## TEXTO FORNECIDO:

Para que exista contradição entre Acórdãos é necessário que se verifique uma identidade do quadro factual em ambas as decisões em confronto, pelo que inexistindo tal identidade factual, não se verifica contradição entre julgados.
Tribunal da Relação de Lisboa – Secção da Propriedade Intelectual
Acordam, em conferência, no Supremo Tribunal de Justiça
GGLE Portugal, L.da, notificada do Acórdão do Tribunal da Relação de Lisboa, proferido no dia 27 de Janeiro de 2025, no qual se julgou improcedente o recurso de apelação que havia sido interposto da sentença proferida em 1.ª instância, nos autos de procedimento cautelar, que lhe foi instaurado por GEDIPE – Associação Para a Gestão Colectiva de Direitos de Autor e de Produtores Cinematográficos e Audiovisuais, já ambas identificadas nos autos, com a consequente manutenção da decisão recorrida, na qual se julgou procedente o requerido e se condenou a requerida GGLE Portugal, L.da, “a proceder ao bloqueio de acesso, aos seus clientes, do domínio e subdomínios melhor identificados no ponto 10 da factualidade provada, mediante a adoção de medidas técnicas adequadas para o efeito” e se fixou, “a título de sanção pecuniária compulsória, a quantia de 1.000,00 € por cada dia em que se verifique o incumprimento da decisão proferida, após trânsito em julgado, até ao efetivo bloqueio ordenado” veio, interpor recurso de revista, nos termos do disposto no artigo 370.º, n.º 2, do CPC, conjugado com o disposto no seu artigo 629.º, n.º 2, al. d), com o fundamento em o mesmo estar em contradição com o Acórdão proferido, em 3 de Julho de 2024, na mesma Secção do Tribunal da Relação de Lisboa, nos autos com o n.º 190/23.4YHLSB.L1, transitado em julgado no dia 14 de Novembro de 2024, de que juntou cópia certificada.
Alegou, para tal e em resumo, que os Acórdãos em confronto/oposição, se referem a duas providências cautelares “totalmente idênticas”; que deram entrada no mesmo dia; com a alegação dos “mesmíssimos factos”; movidas pela mesma requerente (GEDIPE); com fundamento na mesma situação de facto e em que foram formulados os mesmos pedidos; com os mesmos meios de prova e em que foram alegados os “mesmíssimos” argumentos jurídicos e normas legais.
Invoca a contradição entre ambos os Acórdãos - o de que aqui pretende recorrer e o fundamento –, porque não obstante o que ora acima se referiu, foram julgados de forma oposta, porquanto no Acórdão proferido nestes autos a requerente foi considerada com legitimidade representativa e a providência cautelar foi deferida e, ao invés; no Acórdão fundamento, a requerente foi considerada sem legitimidade representativa e a providência foi indeferida, bem como que no Acórdão recorrido, o Tribunal considerou que cabia à requerente provar que não prestava o serviço de DNS e no Acórdão fundamento foi entendido que cabia à requerente provar que a requerida prestava esse serviço.

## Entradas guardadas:
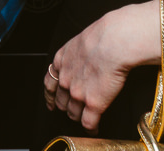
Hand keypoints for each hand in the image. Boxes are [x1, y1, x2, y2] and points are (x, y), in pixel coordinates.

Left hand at [44, 3, 148, 132]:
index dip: (50, 95)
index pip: (49, 84)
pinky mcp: (93, 104)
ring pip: (73, 113)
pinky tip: (93, 129)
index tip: (51, 101)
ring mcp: (78, 93)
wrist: (114, 42)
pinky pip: (88, 122)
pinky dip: (90, 128)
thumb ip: (77, 53)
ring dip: (78, 117)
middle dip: (65, 106)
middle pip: (61, 100)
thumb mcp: (81, 41)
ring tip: (83, 119)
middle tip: (71, 109)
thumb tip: (85, 56)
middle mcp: (65, 79)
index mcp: (61, 61)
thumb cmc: (103, 35)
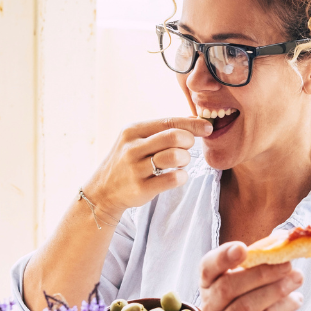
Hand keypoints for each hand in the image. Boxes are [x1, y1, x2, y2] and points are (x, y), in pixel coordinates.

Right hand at [85, 117, 211, 219]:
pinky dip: (182, 176)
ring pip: (174, 157)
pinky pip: (172, 179)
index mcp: (133, 131)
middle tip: (188, 148)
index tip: (207, 128)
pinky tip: (177, 176)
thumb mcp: (138, 140)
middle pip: (174, 137)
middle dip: (189, 141)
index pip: (169, 122)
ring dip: (185, 159)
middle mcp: (132, 147)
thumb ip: (164, 129)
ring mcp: (135, 168)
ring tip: (181, 162)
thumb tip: (194, 119)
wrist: (103, 191)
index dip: (192, 124)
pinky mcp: (141, 188)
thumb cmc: (128, 161)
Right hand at [199, 242, 305, 310]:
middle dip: (260, 273)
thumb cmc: (264, 303)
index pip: (208, 268)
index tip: (243, 248)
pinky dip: (284, 307)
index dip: (222, 257)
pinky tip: (297, 299)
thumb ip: (265, 258)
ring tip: (298, 278)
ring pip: (246, 306)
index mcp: (211, 284)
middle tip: (287, 264)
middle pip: (228, 287)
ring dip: (276, 289)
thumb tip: (284, 238)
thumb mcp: (262, 278)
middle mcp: (212, 306)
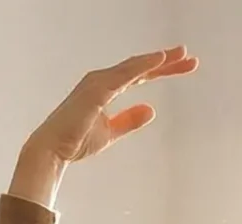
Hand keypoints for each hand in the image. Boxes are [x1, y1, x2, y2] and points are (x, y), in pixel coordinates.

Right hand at [25, 46, 198, 164]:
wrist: (53, 150)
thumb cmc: (76, 140)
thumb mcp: (110, 131)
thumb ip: (129, 120)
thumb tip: (151, 110)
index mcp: (106, 88)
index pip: (139, 76)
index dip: (161, 70)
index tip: (183, 66)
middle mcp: (102, 80)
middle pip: (140, 67)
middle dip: (165, 61)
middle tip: (189, 57)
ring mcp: (99, 82)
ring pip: (135, 66)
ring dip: (159, 59)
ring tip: (181, 54)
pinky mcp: (97, 89)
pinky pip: (125, 73)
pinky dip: (143, 64)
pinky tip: (160, 59)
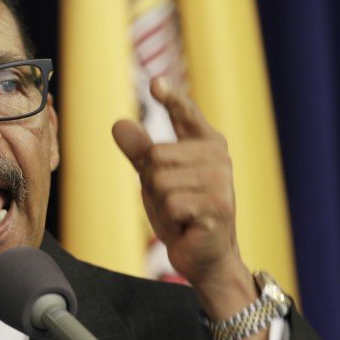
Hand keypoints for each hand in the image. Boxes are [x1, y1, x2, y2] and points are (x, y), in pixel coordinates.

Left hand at [113, 78, 262, 339]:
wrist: (205, 255)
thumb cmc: (182, 214)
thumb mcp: (154, 179)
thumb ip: (138, 152)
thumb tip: (119, 123)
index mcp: (206, 143)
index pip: (185, 113)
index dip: (171, 98)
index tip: (156, 83)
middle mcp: (217, 156)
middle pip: (155, 155)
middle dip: (153, 184)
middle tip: (173, 202)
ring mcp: (220, 180)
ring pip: (159, 180)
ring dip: (161, 204)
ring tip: (180, 214)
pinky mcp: (217, 205)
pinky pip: (170, 203)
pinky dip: (170, 220)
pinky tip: (187, 225)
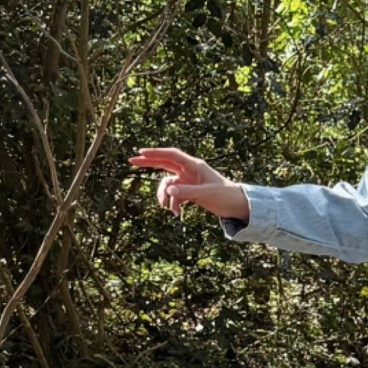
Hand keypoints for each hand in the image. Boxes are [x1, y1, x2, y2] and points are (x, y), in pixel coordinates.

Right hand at [130, 147, 249, 223]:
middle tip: (131, 161)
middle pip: (165, 163)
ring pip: (168, 184)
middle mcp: (189, 171)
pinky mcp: (189, 191)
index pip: (172, 155)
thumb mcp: (205, 194)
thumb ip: (186, 192)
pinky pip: (174, 195)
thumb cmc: (225, 196)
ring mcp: (188, 181)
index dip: (156, 153)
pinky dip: (173, 204)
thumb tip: (168, 190)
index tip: (141, 153)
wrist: (236, 205)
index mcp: (195, 166)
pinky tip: (177, 214)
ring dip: (164, 197)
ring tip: (167, 209)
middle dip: (148, 163)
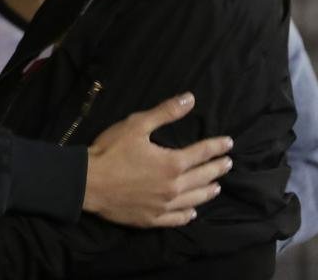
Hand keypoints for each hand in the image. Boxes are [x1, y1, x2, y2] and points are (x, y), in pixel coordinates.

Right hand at [82, 92, 233, 226]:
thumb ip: (165, 112)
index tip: (228, 144)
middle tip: (227, 163)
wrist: (89, 182)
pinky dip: (188, 214)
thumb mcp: (137, 125)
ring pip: (194, 199)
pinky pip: (177, 218)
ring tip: (217, 187)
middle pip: (202, 177)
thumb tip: (190, 99)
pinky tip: (193, 212)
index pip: (202, 153)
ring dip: (207, 191)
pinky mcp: (152, 219)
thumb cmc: (111, 150)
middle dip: (217, 169)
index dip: (216, 147)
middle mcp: (174, 187)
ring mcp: (164, 206)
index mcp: (172, 163)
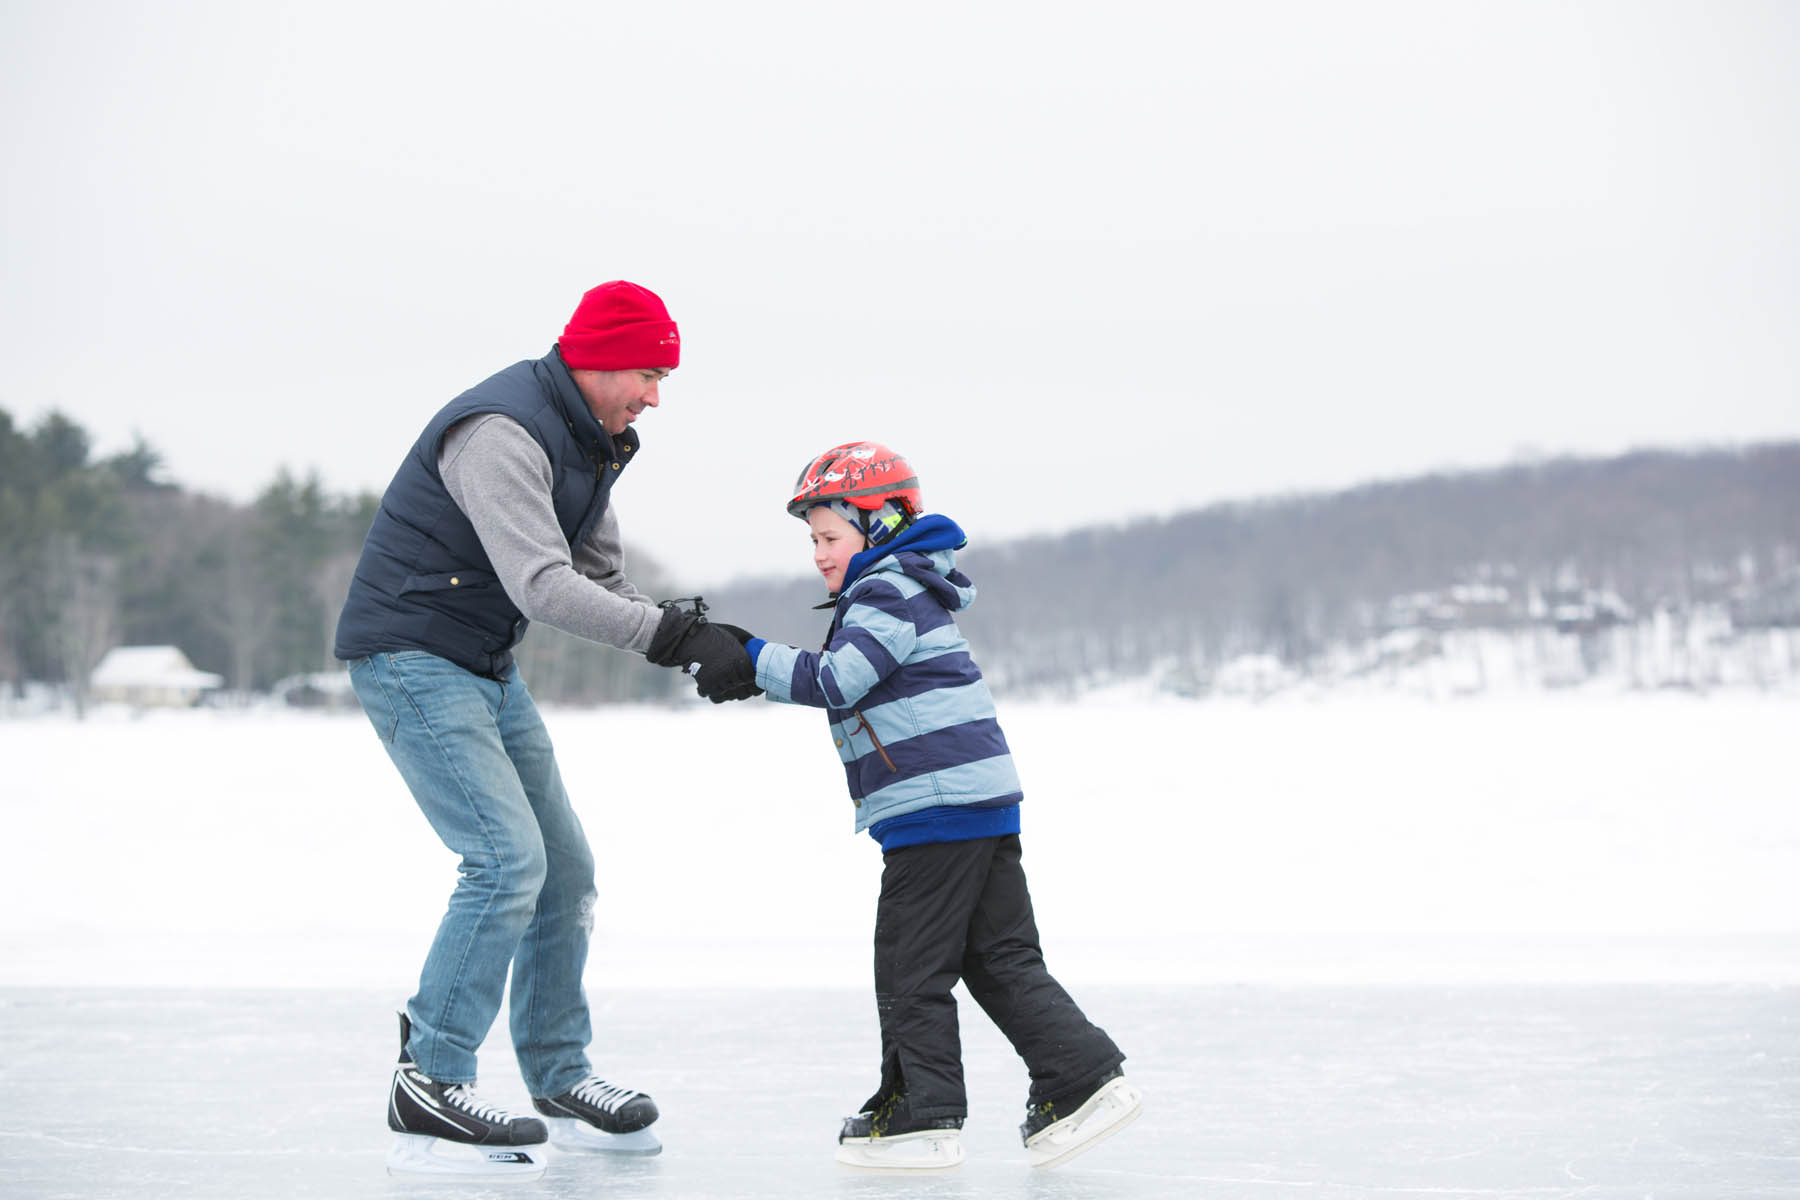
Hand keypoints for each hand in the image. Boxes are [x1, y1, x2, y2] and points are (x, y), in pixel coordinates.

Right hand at [646, 607, 761, 702]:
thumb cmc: (714, 636)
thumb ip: (749, 646)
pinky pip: (716, 697)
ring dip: (726, 688)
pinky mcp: (707, 685)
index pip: (752, 678)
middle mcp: (732, 671)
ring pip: (729, 693)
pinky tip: (711, 684)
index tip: (747, 678)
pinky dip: (713, 692)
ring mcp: (720, 679)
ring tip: (720, 680)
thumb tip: (761, 655)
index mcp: (742, 659)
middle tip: (733, 681)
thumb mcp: (736, 636)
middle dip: (739, 686)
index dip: (750, 679)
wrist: (690, 638)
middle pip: (742, 687)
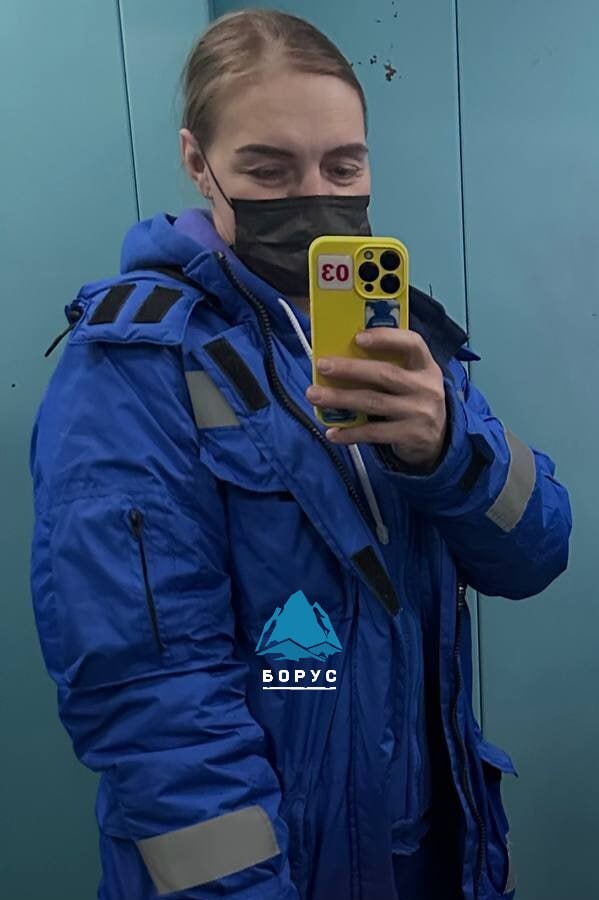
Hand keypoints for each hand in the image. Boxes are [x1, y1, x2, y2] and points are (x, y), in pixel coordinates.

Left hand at [305, 327, 446, 468]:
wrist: (438, 440)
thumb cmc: (413, 400)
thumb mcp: (413, 379)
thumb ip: (389, 367)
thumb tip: (341, 357)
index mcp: (426, 366)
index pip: (412, 343)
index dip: (386, 338)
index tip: (357, 337)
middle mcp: (426, 387)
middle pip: (385, 374)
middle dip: (350, 369)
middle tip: (322, 365)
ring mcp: (419, 413)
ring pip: (373, 402)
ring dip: (340, 398)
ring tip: (314, 395)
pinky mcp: (410, 436)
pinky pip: (374, 433)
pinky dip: (350, 433)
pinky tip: (332, 432)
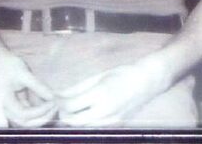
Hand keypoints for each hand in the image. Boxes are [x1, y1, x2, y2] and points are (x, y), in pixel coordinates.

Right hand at [0, 39, 55, 126]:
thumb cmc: (8, 63)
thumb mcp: (24, 73)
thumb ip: (38, 86)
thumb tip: (52, 97)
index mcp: (5, 100)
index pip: (24, 114)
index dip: (40, 111)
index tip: (52, 102)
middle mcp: (7, 107)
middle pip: (25, 122)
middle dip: (42, 118)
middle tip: (56, 108)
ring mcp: (12, 106)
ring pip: (28, 119)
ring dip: (41, 116)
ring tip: (54, 106)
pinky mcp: (17, 102)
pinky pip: (29, 112)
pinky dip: (39, 110)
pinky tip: (49, 103)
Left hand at [55, 57, 169, 126]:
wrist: (147, 82)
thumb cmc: (122, 74)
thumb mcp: (97, 77)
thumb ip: (76, 88)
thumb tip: (58, 95)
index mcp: (100, 94)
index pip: (70, 106)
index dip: (58, 103)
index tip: (54, 98)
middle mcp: (105, 111)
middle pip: (74, 121)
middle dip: (63, 114)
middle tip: (60, 105)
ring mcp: (112, 121)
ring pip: (83, 126)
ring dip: (74, 119)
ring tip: (71, 108)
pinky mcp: (116, 125)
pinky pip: (94, 126)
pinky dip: (86, 121)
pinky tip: (85, 111)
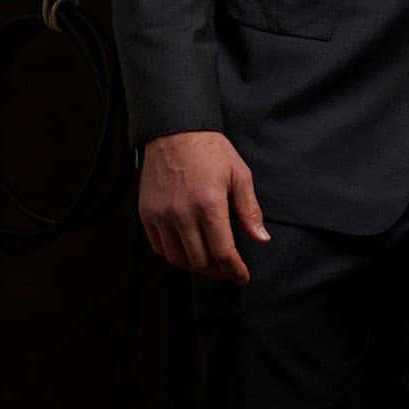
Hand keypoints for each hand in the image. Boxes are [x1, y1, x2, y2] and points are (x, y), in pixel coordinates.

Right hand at [138, 130, 268, 284]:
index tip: (242, 276)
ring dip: (195, 266)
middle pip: (200, 261)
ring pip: (177, 259)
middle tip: (229, 268)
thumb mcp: (239, 174)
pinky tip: (188, 248)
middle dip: (217, 270)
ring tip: (210, 261)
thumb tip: (261, 239)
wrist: (175, 131)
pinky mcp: (147, 215)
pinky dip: (174, 255)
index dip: (235, 269)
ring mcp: (161, 216)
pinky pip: (159, 248)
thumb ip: (249, 210)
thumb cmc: (211, 150)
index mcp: (209, 203)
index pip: (222, 251)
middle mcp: (182, 214)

## TAREFAS PROPOSTAS:
(a) Reescreva em forma de lista o parágrafo do texto fornecido que começa por "Alegou, para tal e em resumo", conservando os factos principais.
(b) Transcreva do texto fornecido o trecho entre "Invoca a contradição" e "prestava esse serviço.", inclusive.

## RESPOSTAS POR TAREFA:
(a)
A GGLE Portugal alegou que os acórdãos em confronto:
- se referem a duas providências cautelares "totalmente idênticas";
- respeitam a providências que deram entrada no mesmo dia;
- tratam da alegação dos "mesmíssimos factos";
- dizem respeito a providências movidas pela mesma requerente (GEDIPE);
- assentam na mesma situação de facto, com os mesmos pedidos formulados;
- envolvem os mesmos meios de prova e os "mesmíssimos" argumentos jurídicos e normas legais.

(b)
Invoca a contradição entre ambos os Acórdãos - o de que aqui pretende recorrer e o fundamento –, porque não obstante o que ora acima se referiu, foram julgados de forma oposta, porquanto no Acórdão proferido nestes autos a requerente foi considerada com legitimidade representativa e a providência cautelar foi deferida e, ao invés; no Acórdão fundamento, a requerente foi considerada sem legitimidade representativa e a providência foi indeferida, bem como que no Acórdão recorrido, o Tribunal considerou que cabia à requerente provar que não prestava o serviço de DNS e no Acórdão fundamento foi entendido que cabia à requerente provar que a requerida prestava esse serviço.